Sovetskaya str., 34a

Significant changes in the socio-economic situation of the Russian Empire and technical progress led to fundamental changes in the housing construction of Belarusian cities at the beginning of the twentieth century. New clients of architects - merchants and industrialists - paid attention to both the representativeness of the buildings and their practicality. The eclectic aesthetics with its spatial and planning expediency and facade decorativeness met these requirements. Building at 34a, Sovetskaya street is an example of eclectic style. The house is brick, rectangular in plan, with a low basement. Almost the entire volume on the ground floor level is decorated with rustic wood. The windows of the first floor have the shape of a three-center arch, the windows of the second are rectangular. The front entrance group, decorated with a risalit with an attic, gives expressiveness to the main facade. The risalit is flanked by rusticated shoulder blades; the baroque trefoil pediment frames a ribbon cornice, which is a continuation of the shoulder blades. The entrance group is consonant with the window openings of the second floor and the attic (the upper part is arched - a through rest, the lower part is rectangular - a doorway / tape glazing). The left corner of the central façade is complemented by a bay window in the style of a Romanesque tower with a round window. A fragment of the unplastered wall under it imitates masonry. The courtyard facade is flanked by two more bay windows, but without a hipped roof.

The frieze of the building is decorated with a belt of panels with a circular pattern in the center.

In the block opposite the city boulevard there were the houses of the city elite. At the corner of Rumyantsevskaya and Aleksandrovskaya streets (now - Komsomolskaya) there was a brick three-storey house of S.D. Shabunevsky (here on the 2nd floor there was a private male Ratner gymnasium). Nearby is the house of the Shanovich brothers with a post and telegraph office. The Ivitskikh family lived in the house to the left of the telegraph office, further away - the house of Mr. Leikin. At the corner of the block was the house of the schoolboy L.S. Vykhodsky, in the future - a well-known Soviet psychologist. The quarter was built at the beginning of the 20th century. Probably at the same time a house was being erected at 34, Sovetskaya street.
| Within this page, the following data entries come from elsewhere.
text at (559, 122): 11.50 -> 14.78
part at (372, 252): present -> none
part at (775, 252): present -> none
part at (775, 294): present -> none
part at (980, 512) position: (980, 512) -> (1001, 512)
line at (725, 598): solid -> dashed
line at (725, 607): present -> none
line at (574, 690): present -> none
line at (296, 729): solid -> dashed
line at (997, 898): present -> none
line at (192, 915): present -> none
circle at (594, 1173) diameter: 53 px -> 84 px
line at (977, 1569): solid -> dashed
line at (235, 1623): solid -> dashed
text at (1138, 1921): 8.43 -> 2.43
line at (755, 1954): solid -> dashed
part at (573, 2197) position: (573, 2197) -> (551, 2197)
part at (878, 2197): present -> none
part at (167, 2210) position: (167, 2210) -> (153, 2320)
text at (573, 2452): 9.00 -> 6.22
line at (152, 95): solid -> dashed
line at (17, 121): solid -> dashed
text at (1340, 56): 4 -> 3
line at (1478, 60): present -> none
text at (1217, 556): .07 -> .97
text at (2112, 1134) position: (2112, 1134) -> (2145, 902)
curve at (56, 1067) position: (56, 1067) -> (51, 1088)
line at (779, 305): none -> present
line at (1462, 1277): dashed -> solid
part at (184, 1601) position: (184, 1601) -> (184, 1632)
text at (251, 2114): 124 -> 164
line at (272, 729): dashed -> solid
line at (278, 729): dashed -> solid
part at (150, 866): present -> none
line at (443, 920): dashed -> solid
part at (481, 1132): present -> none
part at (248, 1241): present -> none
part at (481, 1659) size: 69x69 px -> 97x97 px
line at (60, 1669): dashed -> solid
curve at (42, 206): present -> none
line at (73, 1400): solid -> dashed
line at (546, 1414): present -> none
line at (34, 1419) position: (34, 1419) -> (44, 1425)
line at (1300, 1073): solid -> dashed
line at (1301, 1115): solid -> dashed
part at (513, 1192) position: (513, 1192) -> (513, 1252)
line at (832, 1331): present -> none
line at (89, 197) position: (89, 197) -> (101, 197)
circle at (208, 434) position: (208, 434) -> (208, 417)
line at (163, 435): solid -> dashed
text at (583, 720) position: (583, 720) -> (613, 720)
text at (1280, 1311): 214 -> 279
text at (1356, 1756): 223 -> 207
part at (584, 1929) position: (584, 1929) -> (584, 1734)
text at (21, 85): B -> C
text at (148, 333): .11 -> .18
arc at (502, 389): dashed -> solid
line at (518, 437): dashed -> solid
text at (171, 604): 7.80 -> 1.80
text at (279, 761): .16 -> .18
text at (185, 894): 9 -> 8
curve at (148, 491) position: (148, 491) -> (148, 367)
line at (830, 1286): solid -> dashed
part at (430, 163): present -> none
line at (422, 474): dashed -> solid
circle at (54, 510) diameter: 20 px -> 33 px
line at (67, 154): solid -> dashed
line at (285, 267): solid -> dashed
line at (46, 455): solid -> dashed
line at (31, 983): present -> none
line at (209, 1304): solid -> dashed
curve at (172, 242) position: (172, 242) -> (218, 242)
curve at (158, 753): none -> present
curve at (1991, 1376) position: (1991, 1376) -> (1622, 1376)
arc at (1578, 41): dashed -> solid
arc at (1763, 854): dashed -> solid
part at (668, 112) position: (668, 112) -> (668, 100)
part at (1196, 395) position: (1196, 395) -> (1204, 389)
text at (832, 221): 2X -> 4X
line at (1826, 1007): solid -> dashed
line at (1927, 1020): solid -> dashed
There is information that after 1917 the building housed the officers' club, a post-office and residential apartments. During the Great Patriotic War the building, most likely, was badly damaged, like the entire Sovetskaya street. Work on the restoration of the citywas intensified after the end of the war: a house at 32, Sovetskaya street (on the site of the Vykhodsky house) was built in 1947-1949, a house at 36, Sovetskaya street (on the site of SD Shabunevsky's house) - in 1953. Most likely, at the same time, the building at 34a, Sovetskaya street was restored as a neuropsychiatric dispensary. 

In 1963, a new maternity hospital was opened at 34, Soviet street. In the 1980s-90s in the building at 34a, Sovetskaya str., there was a women's polyclinic of branch No. 10 of the Gomel city polyclinic. Since 2019 the building has been one of the buildings of the Gomel Regional Children's Clinical Hospital.